_Extract provided_:

____________________

Among those graduating this year were Gissele Argueta and Anthony Ramos.
Ramos came to Monterey from Burbank High School during his junior year. His mother checked into alternatives and Monterey was suggested.
“At first, I didn’t want to go because everyone thinks oh my gosh Monterey is like the school for bad kids, …and when I came, I was really happy that I ended up going,” Ramos said.
What inspired Ramos most at Monterey was the individualized attention he received from the teachers, he said.
“There are so many students at Burbank and Burroughs the teachers can’t grow a relationship with the students,” he said. “But at Monterey we only have 200 or so students, so the teachers can get a better relationship with us.”
Ramos also credits Andy Rotunno, director of student ministries at Village Church Burbank, for being a positive influence in his life since he started going to the church in seventh grade.
“I’ve seen him change people completely, me being one of those people, and I just think that’s just such a rewarding job to be able to change people completely and put them down the right path,” Ramos said.
Ramos is planning to continue his studies at Glendale Community College and then transfer to Azusa Pacific, a Christian college, to follow a career in youth ministries.
Ramos’ mother, Regina Ramos, and grandmother, Rosalie Delgado, were in the audience during the graduation ceremony. “Pomp and Circumstance” played overhead while he marched with the other graduates toward the stage. As he passed his family, he gave his grandmother a high-five.
The encouragement from the teachers at Monterey was what inspired her grandson to achieve success, Delgado said. He was having a hard time focusing in class and he realized that.
“It helped being in the smaller classroom and the teachers were awesome with him. They helped him and were there to guide him and that’s really important having someone guiding your way,” she said. “At first he said I’m not going to do it, but he is doing really good. And I liked what they did. They praised him and that kept him more encouraged to go on.”
Ramos also became a student representative of the school board, said his mother Regina Ramos.
“That experience gave him even more confidence as to how capable he really is,” she said.

____________________

[Collected data entries]
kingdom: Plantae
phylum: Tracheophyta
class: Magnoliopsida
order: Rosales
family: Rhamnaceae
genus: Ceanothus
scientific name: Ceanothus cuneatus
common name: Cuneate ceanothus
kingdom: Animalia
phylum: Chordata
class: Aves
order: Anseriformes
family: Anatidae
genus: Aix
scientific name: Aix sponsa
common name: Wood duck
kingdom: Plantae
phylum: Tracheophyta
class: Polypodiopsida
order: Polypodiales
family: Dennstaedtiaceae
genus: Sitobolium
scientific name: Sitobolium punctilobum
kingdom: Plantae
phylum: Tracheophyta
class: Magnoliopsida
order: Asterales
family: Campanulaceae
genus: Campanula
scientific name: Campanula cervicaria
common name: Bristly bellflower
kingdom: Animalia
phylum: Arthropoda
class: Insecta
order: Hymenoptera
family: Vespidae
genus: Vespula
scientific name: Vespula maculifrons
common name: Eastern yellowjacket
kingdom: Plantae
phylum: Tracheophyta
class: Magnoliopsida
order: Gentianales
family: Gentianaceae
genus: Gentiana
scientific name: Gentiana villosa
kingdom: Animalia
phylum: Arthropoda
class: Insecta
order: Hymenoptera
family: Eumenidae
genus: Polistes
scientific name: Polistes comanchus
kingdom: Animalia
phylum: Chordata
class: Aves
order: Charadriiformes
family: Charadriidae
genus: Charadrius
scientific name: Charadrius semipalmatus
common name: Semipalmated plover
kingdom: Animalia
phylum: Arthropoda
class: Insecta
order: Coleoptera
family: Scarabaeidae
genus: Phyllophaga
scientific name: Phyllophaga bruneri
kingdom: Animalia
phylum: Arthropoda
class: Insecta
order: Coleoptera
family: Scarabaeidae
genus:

____________________

_Exercise set_:
a: Name every person mentioned by name in the article on the Monterey graduates.
b: Carry the article on the Monterey graduates forward from its last sentence.

_Your responses_:
a: Gissele Argueta, Anthony Ramos, Andy Rotunno, Regina Ramos, and Rosalie Delgado.

b:
Gissele Argueta was falling behind in her credits at Burroughs after her parents divorced, she said.
At Monterey, she said the teachers motivated her and she began to look forward to school.
Economics and government classes became her favorite subjects at Monterey with teacher Keith Lang, she said.
“He made it fun for us. He would highlight what we would have to study to take the test,” she said.
She graduated from Monterey in September and just graduated as a medical assistant from Concorde Career College in North Hollywood. She will take her certification test in two weeks and then go back to school and study to become a radiology and ultrasound technician.
“Ever since I was little I’ve always loved to help people so I figured a teacher would be what I want to be,” she said. “But as I grew up, I set my mind to become a registered nurse, but a teacher explained what skills they need and I thought that would be too much for me. So I decided to take a different route in the medical field and I have been taking X-rays and ultrasounds. I like it.”
The most important thing she learned at Monterey, she said, was better studying habits.
“I’ve passed all my classes with As and Bs, so Monterey did help me a lot to get my study work done,” she said.
Principal Brooks couldn’t hide how proud she was of the class, and choked up when she read the final lines of her speech.
“It is time for the Panther Express to pull into the station and for you to disembark and go on to your future,” Brooks said. “You have reached your goal, and rest assured we know you can, we know you can, we know you can.”